A perseguição a um juiz por ‘soltar demais e prender de menos’

Fred Melo Paiva

Depois de algum tempo de campana no estacionamento do hipermercado Extra de Taboão da Serra, na Grande São Paulo, eis que adentra o Fiat Doblò pelo qual espera uma equipe do Departamento de Investigações Criminais (Deic) deslocada da Zona Norte da capital. Os policiais só observam. Quando, enfim, se aproxima outro carro, precipitam-se no tradicional baculejo de ambos, os motoristas com as mãos na cabeça, os veículos revirados.

No interior de um deles encontram 74 tijolos de maconha, cerca de 45 quilos de droga prensada. Duas pessoas são presas. Aos olhos leigos da população e ao crivo relaxado dos punitivistas, aquela fora uma operação exemplar. Pena que o juiz Roberto Corcioli estivesse de plantão quando o caso chegou à sua comarca. Sem se demorar em demasia, mandou soltar.

Dois anos depois, Roberto Luiz Corcioli Filho, de 35 anos, está encrencado com a Justiça. Num país com mais de 726 mil presos em 2016 – terceira população carcerária do mundo e o dobro do que se tinha há dez anos –, o delito do juiz Corcioli é “soltar demais e prender de menos”. Denunciado à Corregedoria por um conjunto de 23 promotores, acaba de ser punido com a “censura administrativa”.

Na prática, a medida proferida pelo Tribunal de Justiça de São Paulo (TJSP) tem potencial para encerrar a carreira de Corcioli na área criminal e intimidar qualquer outro juiz cujo entendimento da Constituição seja exatamente o que ela é, uma Constituição garantista. “A mais garantista do mundo”, ensina o jurista Lenio Luiz Streck. “Cumpri-la deveria ser motivo de júbilo e não de punição.

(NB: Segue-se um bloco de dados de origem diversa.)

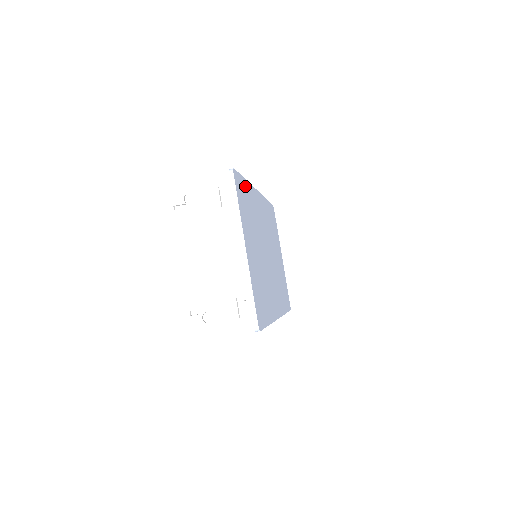
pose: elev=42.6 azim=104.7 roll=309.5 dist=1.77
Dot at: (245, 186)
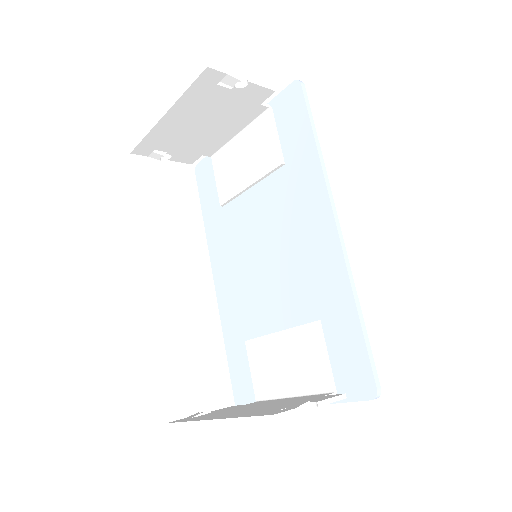
Dot at: (354, 327)
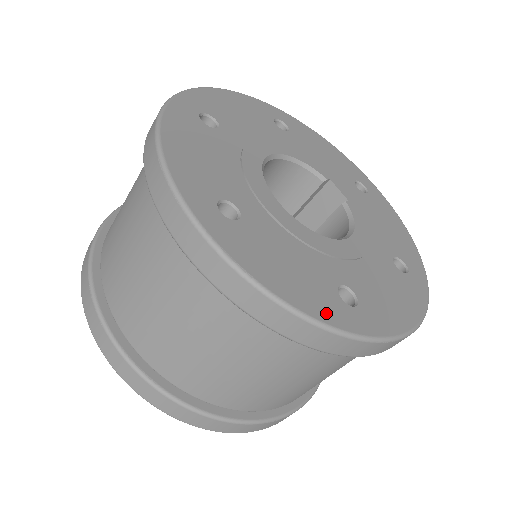
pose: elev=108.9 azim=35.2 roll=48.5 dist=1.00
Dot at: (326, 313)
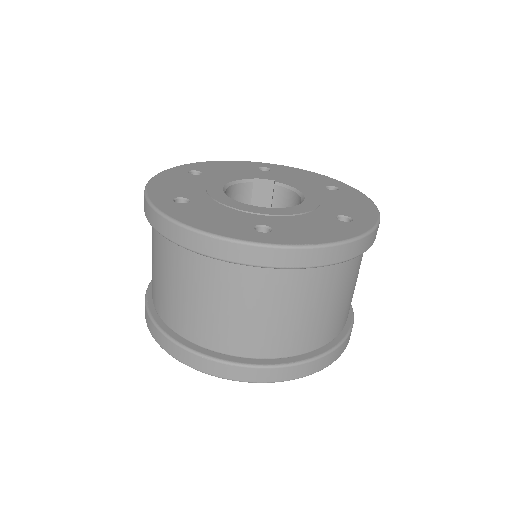
Dot at: (352, 232)
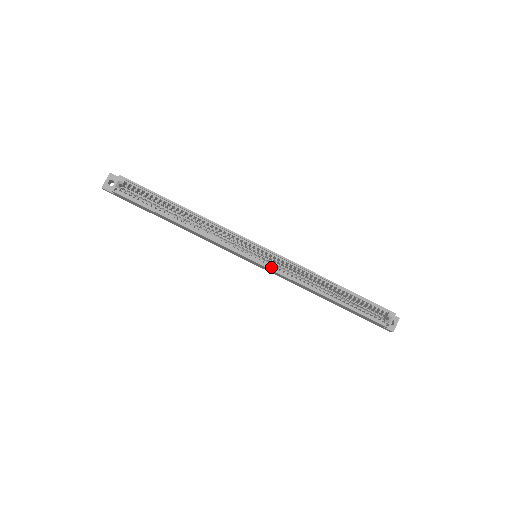
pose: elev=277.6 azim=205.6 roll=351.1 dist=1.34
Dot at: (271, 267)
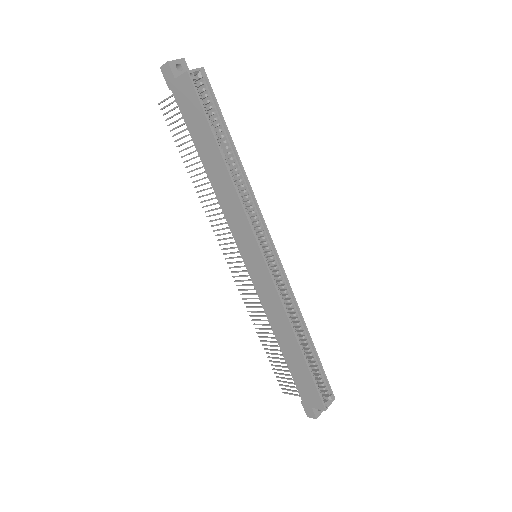
Dot at: (271, 275)
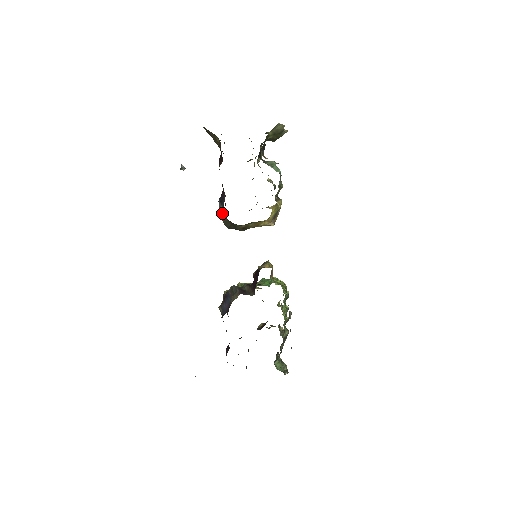
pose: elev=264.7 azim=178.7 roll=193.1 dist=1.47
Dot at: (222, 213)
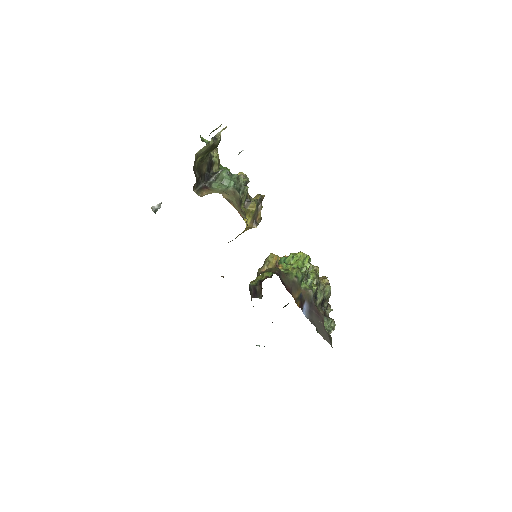
Dot at: occluded
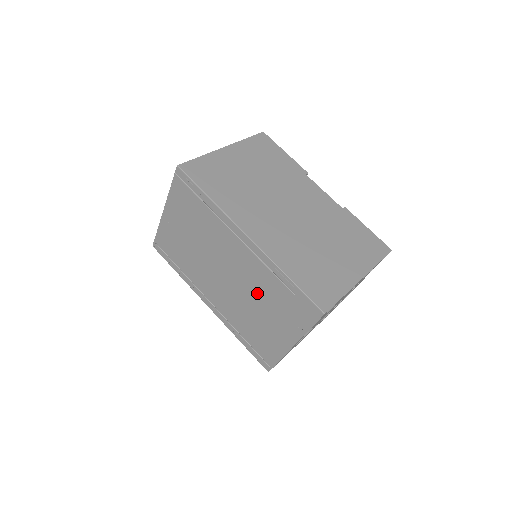
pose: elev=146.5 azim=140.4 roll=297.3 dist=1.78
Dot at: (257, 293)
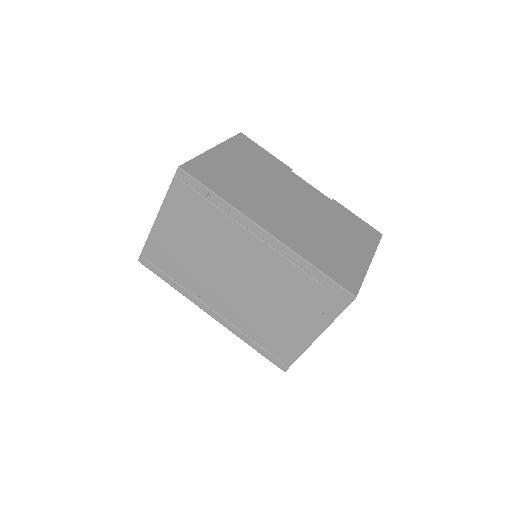
Dot at: (275, 290)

Mas, no Brasil de hoje, aplicar a Constituição é um ato revolucionário.”

No Direito, o “garantismo” é a jusfilosofia primeiro implantada entre o fim dos anos 60 e começo dos 70 pelo juiz italiano Luigi Ferrajoli – que, em detrimento de leis escritas no período fascista, detinha-se à Constituição. Acabou por definir uma doutrina que tem por base botar freio no poder de Estado, ensinando que os fins de uma investigação policial jamais podem justificar os seus meios. Tal doutrina versa também sobre um princípio que apenas parece óbvio: questões morais não podem se sobrepor às garantias processuais que estão na Constituição.

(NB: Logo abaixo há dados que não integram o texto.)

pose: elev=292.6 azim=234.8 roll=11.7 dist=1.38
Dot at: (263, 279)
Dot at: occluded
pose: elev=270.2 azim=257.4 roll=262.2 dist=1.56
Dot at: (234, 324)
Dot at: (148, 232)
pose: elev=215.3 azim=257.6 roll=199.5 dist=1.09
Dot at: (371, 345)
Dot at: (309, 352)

Dessa forma, para um juiz garantista não importa a qualidade do crime cometido, se rumoroso ou não, tanto faz. Importa que, independentemente da culpabilidade mais ou menos explícita, se o furor punitivo do Estado induzir ao cometimento de alguma ilegalidade, o processo deve ser considerado nulo não apenas para que se faça justiça – mas também para efeito profilático, de modo a prevenir que a prática vire moda. Foi nesta fonte que bebeu o alvará de soltura firmado por Roberto Corcioli quando deu liberdade aos dois supostos traficantes, nem tão supostos assim.

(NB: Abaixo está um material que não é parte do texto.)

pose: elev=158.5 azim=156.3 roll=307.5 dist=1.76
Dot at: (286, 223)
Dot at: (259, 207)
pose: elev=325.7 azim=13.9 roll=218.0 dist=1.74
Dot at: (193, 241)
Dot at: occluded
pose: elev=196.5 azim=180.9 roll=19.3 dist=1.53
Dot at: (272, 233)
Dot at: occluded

“Impossível não olhar com certo estranhamento para o presente caso”, escreveu o juiz em sua decisão. “Quem teria passado tal informação à equipe do Deic? Os policiais, sem qualquer apuração prévia, dispuseram-se a sair da Zona Norte de São Paulo para apurar uma notícia de suposto tráfico em Taboão da Serra?”

Os questionamentos de Roberto Corcioli ganham ainda mais sentido quando se entende a figura do juiz não apenas como aquele que pune e absolve, mas também como o fiscal da atuação das forças do Estado, o que de fato é. Corcioli anotou ainda que o Código Penal impede a abordagem de alguém que não esteja em flagrante delito, e que as “fundadas suspeitas” para a fazer não se aplicam aos casos em que denúncias são anônimas.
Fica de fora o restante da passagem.